Top of Data shown
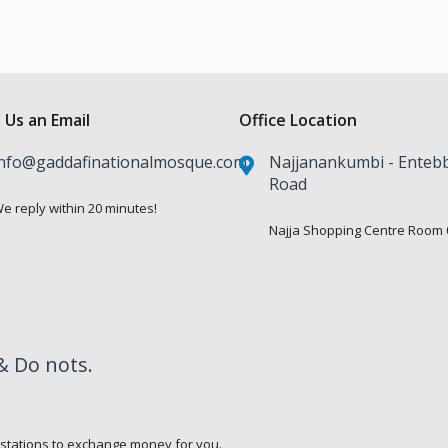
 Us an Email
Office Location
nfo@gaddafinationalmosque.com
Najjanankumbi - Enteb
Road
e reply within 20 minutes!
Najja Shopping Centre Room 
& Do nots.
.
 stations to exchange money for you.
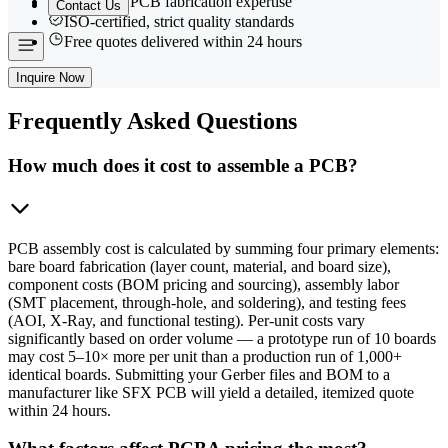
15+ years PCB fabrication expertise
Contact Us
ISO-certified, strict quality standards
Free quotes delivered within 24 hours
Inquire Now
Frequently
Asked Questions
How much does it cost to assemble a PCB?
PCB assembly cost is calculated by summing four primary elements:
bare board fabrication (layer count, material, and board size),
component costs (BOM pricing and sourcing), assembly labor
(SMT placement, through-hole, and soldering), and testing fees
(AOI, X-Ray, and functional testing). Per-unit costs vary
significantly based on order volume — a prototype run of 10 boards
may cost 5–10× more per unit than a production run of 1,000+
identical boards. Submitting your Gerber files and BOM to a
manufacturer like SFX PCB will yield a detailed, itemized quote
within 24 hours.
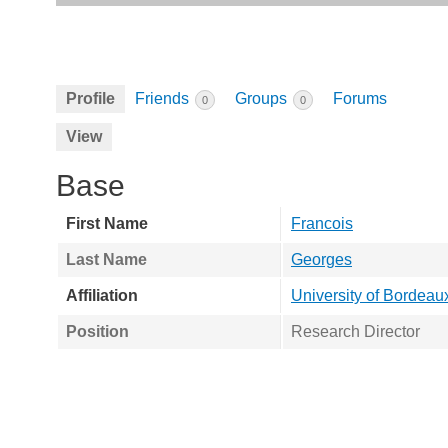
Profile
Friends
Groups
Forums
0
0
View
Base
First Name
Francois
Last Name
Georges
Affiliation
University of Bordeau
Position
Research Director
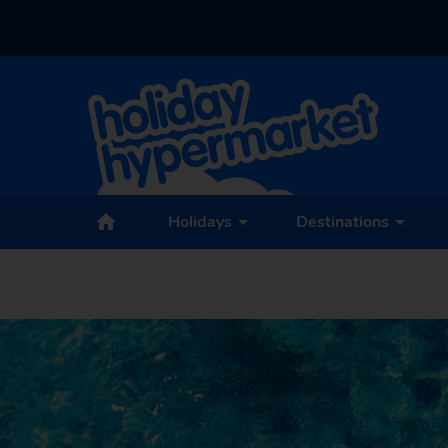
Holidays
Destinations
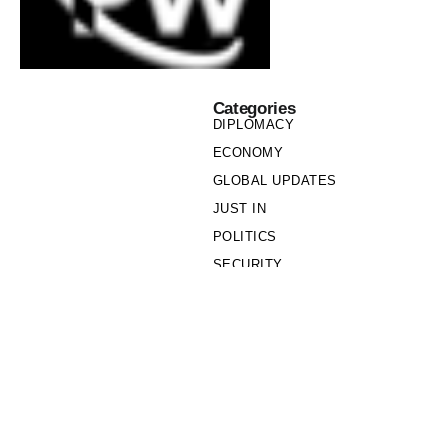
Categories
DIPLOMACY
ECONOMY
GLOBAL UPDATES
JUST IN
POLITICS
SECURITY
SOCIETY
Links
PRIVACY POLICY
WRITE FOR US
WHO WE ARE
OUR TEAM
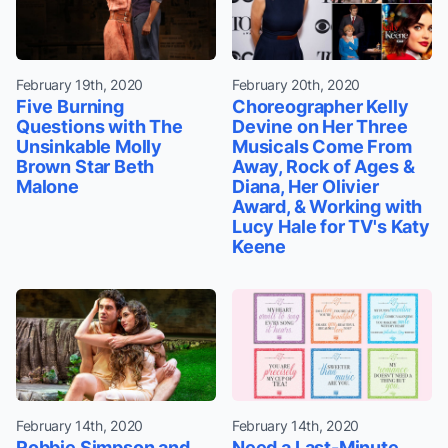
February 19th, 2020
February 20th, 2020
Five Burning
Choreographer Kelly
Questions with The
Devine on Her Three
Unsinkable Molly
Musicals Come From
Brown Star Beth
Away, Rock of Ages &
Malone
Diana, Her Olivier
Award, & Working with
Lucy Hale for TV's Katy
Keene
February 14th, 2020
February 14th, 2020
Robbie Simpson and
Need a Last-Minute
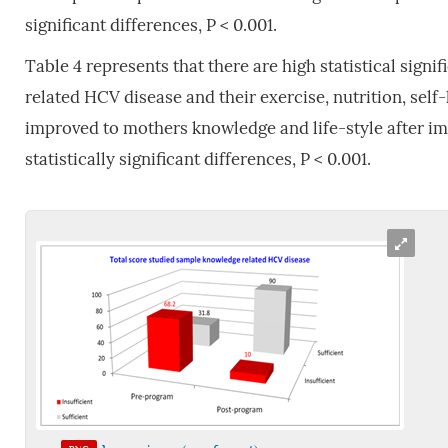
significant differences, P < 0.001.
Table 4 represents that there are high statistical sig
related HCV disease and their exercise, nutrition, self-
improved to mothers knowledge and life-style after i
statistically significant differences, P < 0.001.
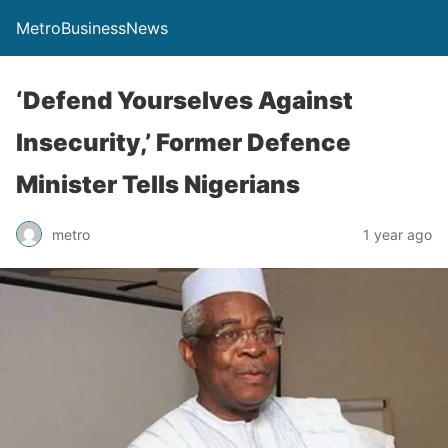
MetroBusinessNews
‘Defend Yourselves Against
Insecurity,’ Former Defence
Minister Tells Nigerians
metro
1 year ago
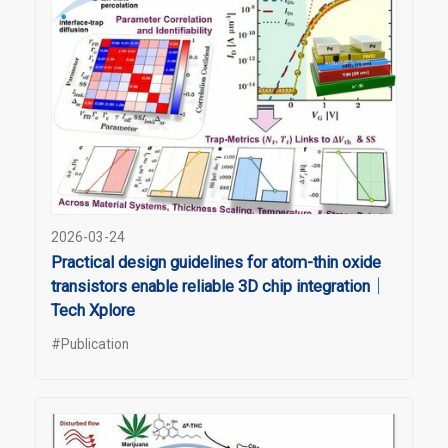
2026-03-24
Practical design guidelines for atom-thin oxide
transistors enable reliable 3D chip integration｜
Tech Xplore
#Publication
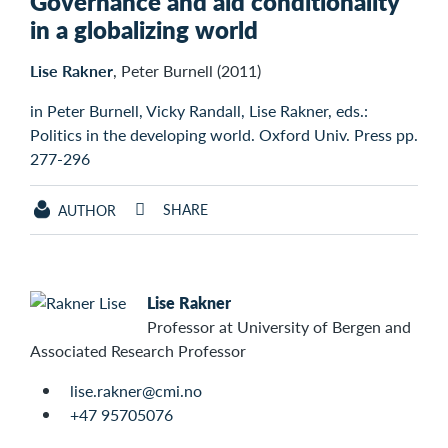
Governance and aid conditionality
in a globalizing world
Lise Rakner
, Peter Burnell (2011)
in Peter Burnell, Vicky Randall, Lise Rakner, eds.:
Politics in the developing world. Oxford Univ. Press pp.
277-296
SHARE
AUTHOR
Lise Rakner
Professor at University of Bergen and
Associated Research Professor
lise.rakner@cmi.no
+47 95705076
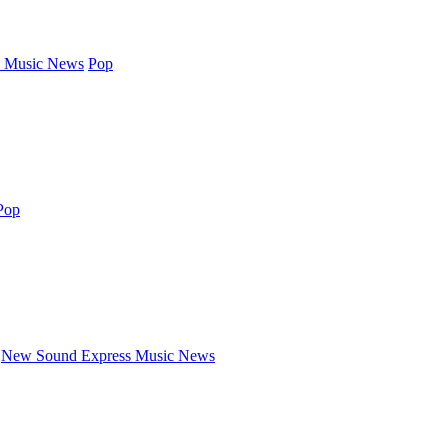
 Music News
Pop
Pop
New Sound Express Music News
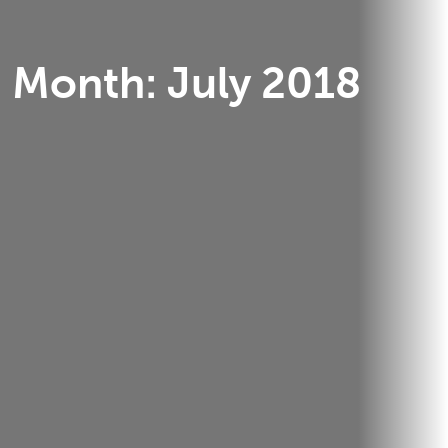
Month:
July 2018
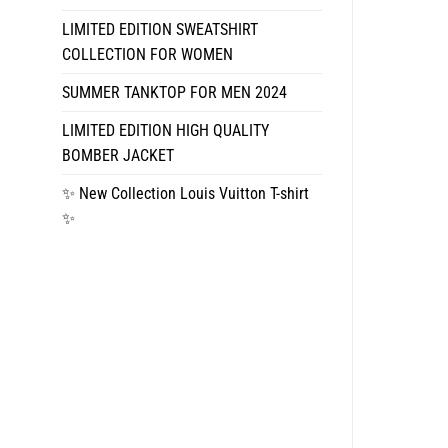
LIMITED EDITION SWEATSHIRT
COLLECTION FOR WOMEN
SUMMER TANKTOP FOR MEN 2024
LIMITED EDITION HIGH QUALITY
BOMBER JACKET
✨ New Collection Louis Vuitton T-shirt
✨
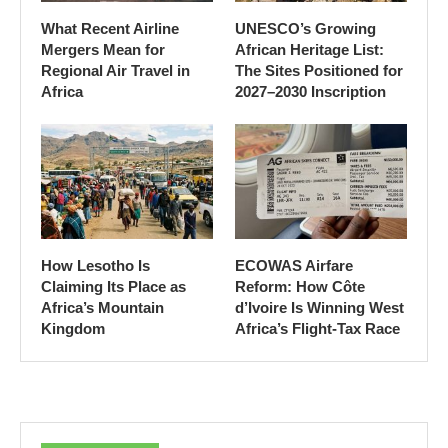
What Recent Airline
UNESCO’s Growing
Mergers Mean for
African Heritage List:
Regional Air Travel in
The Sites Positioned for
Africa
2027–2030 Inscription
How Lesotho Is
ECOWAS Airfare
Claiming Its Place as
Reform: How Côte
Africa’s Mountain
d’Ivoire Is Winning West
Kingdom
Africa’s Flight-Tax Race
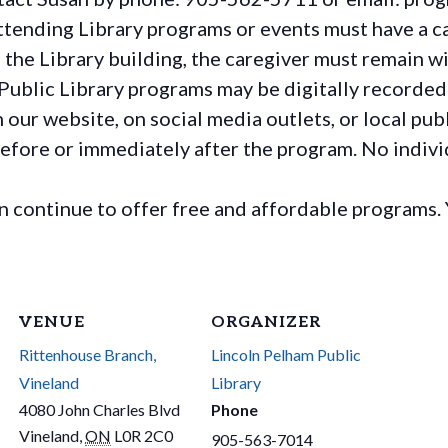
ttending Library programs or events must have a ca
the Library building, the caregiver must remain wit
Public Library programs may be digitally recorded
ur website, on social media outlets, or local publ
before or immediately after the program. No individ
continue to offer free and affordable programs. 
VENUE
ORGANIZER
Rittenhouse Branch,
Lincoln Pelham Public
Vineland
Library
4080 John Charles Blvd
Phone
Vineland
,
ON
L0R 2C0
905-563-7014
Bottom of Data shown
As you read the records above, find each line that contains "testing" and copy it.

(SMT placement, through-hole, and soldering), and testing fees
(AOI, X-Ray, and functional testing). Per-unit costs vary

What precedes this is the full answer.